Roma – Un accordo a tutto campo quello firmato nelle scorse ore da Microsoft e dal ministero della Giustizia italiano , un’intesa che mette al centro il Government Security Program (GSP) che consente alle istituzioni di dare un’occhiata al codice sorgente di Windows e alle principali applicazioni Microsoft.
Il protocollo d’intesa, secondo quanto dichiarato, segna l’inizio di una collaborazione a lungo termine , mirata al trasferimento di know-how su alcune delle più diffuse tecnologie software che oggi vengono utilizzate sia sui personal computer che sui server.
“Questo – si legge in una nota – include l’accesso ai codici sorgenti e l’analisi dei processi di sviluppo, di testing e di installazione delle componenti software fondamentali, nonché incontri scientifici presso i laboratori di Ricerca e Sviluppo Microsoft a Redmond (USA) per confrontarsi e interagire direttamente con i tecnici e gli sviluppatori sui progetti in corso e su quelli futuri. L’attività consentirà al Ministero di disegnare politiche di prevenzione degli attacchi informatici e di gestione delle crisi in caso di attacchi attivi”.
Secondo Stefano Aprile, vice direttore dell’ufficio del responsabile per i Sistemi Informativi Automatizzati del Ministero, “l’accordo con Microsoft rappresenta un passo ulteriore in questa direzione.

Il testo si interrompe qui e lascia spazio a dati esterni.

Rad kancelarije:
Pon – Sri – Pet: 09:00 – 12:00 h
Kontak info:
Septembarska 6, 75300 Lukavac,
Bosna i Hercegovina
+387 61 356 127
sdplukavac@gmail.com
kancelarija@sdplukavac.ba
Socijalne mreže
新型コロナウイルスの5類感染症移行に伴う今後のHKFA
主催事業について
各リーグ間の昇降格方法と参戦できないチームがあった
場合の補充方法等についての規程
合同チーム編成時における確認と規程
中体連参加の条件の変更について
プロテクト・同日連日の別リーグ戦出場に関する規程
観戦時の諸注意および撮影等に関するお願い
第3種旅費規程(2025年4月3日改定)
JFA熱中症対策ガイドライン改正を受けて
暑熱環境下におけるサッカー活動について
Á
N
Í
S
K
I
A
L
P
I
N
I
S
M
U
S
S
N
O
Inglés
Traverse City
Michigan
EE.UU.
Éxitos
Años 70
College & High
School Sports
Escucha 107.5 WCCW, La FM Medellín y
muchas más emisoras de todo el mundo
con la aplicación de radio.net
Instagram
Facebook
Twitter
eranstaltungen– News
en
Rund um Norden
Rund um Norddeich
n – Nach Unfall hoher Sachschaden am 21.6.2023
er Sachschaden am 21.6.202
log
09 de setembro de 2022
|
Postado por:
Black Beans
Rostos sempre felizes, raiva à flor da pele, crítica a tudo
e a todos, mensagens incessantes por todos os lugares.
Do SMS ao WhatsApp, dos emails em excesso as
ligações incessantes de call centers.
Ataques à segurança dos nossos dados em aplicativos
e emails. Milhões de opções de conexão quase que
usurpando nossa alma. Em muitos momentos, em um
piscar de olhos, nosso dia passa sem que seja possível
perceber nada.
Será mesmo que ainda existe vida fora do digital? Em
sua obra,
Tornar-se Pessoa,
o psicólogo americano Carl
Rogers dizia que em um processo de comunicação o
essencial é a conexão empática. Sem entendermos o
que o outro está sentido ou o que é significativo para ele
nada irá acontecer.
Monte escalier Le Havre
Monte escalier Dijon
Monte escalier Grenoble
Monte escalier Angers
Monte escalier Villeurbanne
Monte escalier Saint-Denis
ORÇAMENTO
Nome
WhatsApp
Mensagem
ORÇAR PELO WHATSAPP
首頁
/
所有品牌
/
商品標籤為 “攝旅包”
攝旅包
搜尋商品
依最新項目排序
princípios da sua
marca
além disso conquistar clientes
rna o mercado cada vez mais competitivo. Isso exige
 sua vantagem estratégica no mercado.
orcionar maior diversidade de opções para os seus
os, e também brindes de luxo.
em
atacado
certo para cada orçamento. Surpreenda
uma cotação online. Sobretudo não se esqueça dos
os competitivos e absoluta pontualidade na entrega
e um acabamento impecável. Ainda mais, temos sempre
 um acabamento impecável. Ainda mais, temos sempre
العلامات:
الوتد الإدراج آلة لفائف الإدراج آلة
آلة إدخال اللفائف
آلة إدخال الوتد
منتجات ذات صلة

In particolare, l’accesso al codice sorgente diviene, ora, uno degli asset della politica del Ministero in materia informatica”.
Va detto che il Ministero è solo la seconda istituzione italiana che ha adottato il GSP. Come si ricorderà, infatti, un accordo del tutto simile Microsoft lo ha già firmato con il CNIPA nel settembre 2003. In origine il GSP era pensato per consentire di “sbirciare” sul codice di Windows ma da qualche settimana Microsoft ha allargato il progetto anche a MS Office .
Ad ogni modo, l’accordo sembra indicare quanto effettivamente Microsoft abbia visto lungo quando ha deciso di varare il GSP, progetto che ora consente al big di Redmond di avvicinarsi in modo nuovo ai partner governativi, quegli stessi che di questi tempi talvolta si dimostrano sensibili alle sirene dei software alternativi a quelli proprietario, ossia all’open source.